While these countries are a diverse group, they share a number of socio-economic and environmental challenges and witnessed an estimated 9 per cent decline in their gross domestic product in 2020, compared with a 3.3 per cent drop in other developing countries, the report said, citing figures from the International Monetary Fund.
The economies of the 38 SIDS recognised by Unctad are largely dependent on travel and tourism. Spread across the Caribbean, the Pacific Ocean, the Atlantic, the Indian Ocean and the Mediterranean, these countries includes some of the most popular tourism destinations in the world. They also include island nations with more developed economies, such as Singapore.
Their reliance on the travel and tourism sector to earn foreign exchange revenue made them more vulnerable to the Covid-19 pandemic, which tipped the global economy into its worst recession since the 1930s, forced border closures and severely disrupted the travel and tourism sector.
The world economy is bouncing back and is expected to expand by six per cent this year, according to the IMF. However, the tourism sector faces a more uncertain outlook amid second and third waves of the virus in parts of the world.
Revenue in the global tourism industry fell 74 per cent year-on-year in 2020, leading to US$1.3 trillion in lost export revenue.

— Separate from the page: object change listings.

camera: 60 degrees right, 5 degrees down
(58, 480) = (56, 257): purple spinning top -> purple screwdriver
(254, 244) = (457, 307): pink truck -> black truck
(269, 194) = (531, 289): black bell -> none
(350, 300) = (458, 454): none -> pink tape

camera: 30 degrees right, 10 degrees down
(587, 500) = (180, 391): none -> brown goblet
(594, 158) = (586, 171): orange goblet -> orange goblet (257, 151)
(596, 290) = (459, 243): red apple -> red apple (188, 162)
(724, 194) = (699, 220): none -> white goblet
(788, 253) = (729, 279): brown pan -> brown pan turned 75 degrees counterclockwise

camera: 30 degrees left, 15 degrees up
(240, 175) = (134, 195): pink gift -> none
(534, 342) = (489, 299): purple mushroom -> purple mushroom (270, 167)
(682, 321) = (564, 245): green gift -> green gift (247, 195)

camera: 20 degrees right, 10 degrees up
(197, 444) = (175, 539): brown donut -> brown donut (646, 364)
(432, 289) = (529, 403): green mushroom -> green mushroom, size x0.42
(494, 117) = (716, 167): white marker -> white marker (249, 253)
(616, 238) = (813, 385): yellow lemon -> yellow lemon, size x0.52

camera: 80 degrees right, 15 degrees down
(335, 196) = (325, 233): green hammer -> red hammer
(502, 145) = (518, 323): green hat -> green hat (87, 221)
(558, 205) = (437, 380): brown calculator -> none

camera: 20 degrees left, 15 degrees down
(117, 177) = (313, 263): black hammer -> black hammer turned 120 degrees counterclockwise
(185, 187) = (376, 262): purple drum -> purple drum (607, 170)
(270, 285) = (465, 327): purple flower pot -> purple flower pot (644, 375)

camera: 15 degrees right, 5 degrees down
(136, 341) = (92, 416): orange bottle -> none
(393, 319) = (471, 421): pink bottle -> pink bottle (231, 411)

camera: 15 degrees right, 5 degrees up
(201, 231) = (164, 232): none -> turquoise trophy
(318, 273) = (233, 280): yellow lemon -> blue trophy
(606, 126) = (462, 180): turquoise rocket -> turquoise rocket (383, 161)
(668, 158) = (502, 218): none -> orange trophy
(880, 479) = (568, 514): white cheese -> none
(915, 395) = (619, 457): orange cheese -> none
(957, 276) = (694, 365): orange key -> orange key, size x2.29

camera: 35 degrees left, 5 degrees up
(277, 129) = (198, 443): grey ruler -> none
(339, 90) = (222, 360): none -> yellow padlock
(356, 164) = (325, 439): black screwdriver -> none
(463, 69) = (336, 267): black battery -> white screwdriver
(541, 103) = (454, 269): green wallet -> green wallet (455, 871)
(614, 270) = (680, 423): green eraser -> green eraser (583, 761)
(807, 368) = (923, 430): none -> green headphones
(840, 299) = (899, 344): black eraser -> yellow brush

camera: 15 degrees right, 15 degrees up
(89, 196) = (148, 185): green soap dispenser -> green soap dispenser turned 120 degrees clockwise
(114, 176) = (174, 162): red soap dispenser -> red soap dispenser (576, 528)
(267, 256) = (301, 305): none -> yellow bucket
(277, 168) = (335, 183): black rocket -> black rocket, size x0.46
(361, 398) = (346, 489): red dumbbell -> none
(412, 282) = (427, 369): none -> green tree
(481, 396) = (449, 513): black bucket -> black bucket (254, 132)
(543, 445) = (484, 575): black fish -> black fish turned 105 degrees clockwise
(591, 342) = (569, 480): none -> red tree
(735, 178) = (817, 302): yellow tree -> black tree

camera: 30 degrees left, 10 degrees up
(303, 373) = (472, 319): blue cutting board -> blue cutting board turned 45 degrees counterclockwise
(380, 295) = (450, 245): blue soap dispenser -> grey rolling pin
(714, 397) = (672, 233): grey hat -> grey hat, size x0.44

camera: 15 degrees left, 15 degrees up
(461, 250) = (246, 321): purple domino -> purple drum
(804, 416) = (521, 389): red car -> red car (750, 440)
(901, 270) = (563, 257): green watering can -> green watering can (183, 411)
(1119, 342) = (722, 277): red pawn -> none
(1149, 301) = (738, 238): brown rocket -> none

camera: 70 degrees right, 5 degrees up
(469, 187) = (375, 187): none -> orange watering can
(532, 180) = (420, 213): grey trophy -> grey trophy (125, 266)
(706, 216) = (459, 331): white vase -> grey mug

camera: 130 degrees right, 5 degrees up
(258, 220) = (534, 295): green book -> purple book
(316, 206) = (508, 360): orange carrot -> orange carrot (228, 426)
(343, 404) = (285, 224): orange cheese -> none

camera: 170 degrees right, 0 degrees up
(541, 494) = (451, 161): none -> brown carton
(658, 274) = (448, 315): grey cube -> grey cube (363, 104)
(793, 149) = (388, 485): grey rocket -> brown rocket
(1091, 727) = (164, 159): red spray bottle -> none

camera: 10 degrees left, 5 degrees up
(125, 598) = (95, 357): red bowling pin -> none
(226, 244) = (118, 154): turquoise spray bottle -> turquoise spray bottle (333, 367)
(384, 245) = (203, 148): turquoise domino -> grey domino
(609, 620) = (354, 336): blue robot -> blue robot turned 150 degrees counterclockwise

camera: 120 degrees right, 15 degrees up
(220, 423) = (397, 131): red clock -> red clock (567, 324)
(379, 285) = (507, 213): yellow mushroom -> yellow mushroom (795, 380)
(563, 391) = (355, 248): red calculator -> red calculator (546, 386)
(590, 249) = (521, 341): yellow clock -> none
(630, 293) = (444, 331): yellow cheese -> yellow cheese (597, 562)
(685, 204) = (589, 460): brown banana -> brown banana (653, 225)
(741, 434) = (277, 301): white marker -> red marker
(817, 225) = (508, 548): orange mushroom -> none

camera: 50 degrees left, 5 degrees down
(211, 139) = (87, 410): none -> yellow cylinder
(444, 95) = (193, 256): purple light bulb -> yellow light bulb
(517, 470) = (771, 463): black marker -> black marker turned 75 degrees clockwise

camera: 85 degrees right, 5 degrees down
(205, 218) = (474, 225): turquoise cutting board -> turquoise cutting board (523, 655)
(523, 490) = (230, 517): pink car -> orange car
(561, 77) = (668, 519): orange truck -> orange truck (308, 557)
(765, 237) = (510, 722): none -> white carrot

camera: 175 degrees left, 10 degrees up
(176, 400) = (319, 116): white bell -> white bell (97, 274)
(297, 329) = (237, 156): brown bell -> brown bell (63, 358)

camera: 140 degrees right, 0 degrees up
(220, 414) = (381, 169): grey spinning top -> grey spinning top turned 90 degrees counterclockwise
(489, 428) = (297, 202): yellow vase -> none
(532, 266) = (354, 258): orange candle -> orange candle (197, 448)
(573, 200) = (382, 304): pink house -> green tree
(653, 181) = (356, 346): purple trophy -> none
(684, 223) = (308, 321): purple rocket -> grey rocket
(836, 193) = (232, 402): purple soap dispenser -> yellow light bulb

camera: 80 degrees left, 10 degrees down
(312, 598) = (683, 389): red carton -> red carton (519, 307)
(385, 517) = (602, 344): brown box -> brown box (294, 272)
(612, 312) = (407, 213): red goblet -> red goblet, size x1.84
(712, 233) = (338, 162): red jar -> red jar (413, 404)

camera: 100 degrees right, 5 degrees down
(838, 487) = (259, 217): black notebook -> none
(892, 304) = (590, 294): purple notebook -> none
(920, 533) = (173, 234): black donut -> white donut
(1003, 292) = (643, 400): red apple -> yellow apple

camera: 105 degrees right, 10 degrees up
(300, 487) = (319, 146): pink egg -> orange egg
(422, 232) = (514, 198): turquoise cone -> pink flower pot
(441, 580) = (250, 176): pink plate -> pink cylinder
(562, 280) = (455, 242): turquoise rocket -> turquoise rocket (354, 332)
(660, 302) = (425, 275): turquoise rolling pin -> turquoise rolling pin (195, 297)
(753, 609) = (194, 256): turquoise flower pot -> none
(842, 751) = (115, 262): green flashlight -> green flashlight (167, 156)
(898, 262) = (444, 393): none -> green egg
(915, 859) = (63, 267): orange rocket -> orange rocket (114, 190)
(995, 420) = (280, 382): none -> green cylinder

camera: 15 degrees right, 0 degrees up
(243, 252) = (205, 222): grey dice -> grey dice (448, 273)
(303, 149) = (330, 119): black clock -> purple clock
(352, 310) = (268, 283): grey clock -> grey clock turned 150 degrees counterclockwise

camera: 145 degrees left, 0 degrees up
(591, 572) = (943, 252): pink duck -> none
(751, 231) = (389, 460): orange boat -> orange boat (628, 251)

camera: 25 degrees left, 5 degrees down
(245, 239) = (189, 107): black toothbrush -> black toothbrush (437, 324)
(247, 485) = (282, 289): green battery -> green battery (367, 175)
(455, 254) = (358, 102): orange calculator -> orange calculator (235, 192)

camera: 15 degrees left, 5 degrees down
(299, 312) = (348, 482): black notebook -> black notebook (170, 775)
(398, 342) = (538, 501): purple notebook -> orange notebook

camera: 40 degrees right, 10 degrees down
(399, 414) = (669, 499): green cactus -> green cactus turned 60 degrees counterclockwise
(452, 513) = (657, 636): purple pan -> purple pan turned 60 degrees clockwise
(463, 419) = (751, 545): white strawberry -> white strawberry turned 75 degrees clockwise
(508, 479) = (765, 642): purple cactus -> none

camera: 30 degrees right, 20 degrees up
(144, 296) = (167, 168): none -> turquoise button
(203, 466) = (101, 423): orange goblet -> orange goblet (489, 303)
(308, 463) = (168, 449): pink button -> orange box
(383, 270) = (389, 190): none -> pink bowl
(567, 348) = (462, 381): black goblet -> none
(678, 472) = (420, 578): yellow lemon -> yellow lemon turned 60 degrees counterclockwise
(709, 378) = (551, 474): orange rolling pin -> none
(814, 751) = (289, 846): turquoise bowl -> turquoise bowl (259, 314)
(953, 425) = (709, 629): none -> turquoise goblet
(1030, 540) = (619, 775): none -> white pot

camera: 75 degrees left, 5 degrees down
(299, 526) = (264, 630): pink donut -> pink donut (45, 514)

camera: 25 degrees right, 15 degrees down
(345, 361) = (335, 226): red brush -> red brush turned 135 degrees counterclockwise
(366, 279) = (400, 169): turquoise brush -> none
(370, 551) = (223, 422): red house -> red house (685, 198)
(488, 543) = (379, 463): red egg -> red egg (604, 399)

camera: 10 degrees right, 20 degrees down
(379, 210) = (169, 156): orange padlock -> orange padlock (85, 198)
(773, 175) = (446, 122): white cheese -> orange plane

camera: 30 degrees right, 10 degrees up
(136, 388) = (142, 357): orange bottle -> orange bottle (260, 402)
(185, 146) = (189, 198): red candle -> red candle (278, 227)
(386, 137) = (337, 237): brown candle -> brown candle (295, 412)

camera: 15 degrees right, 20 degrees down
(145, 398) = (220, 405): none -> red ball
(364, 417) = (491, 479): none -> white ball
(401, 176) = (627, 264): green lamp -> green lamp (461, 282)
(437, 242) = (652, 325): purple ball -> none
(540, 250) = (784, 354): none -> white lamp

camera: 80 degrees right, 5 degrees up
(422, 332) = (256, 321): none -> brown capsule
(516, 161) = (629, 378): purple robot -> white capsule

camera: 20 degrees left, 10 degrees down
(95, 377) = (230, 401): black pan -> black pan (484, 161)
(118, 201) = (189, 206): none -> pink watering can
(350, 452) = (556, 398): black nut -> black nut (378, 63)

The sector is unlikely to recover to pre-pandemic levels until 2023, according to the UN World Tourism Organisation.
The economies of tourism-dependent island nations suffered an estimated 70 per cent drop in travel receipts in 2020, which are “an essential source of jobs and livelihoods”, according to the UNCTAD report.
“Many SIDS have built strong service economies [and] the service sector accounted for over 70 per cent of SIDS’ GDP in 2019,” the report said. “On average, two in three people work in services in the island economies, half of men and three in four women, often in jobs related to tourism.”
On average, exports of services contribute 25 per cent of SIDS’ GDP. These countries generally have an import surplus and almost half of their exports are from the travel sector. As a result, 24 of the 38 nations had a negative trade balance comprising more than 55 per cent of imports in 2020.
Their remoteness poses a significant challenge to their recovery, especially the most isolated Pacific island nations.
The countries’ often weak, financially vulnerable institutions are also a stumbling block to a return to growth.
“SIDS are among the most indebted developing countries in the world,” UNCTAD said. “In 2019, external debt accounted for 62 per cent of their GDP – a record high, mostly driven by increases in short-term debt and private debt, said Unctad.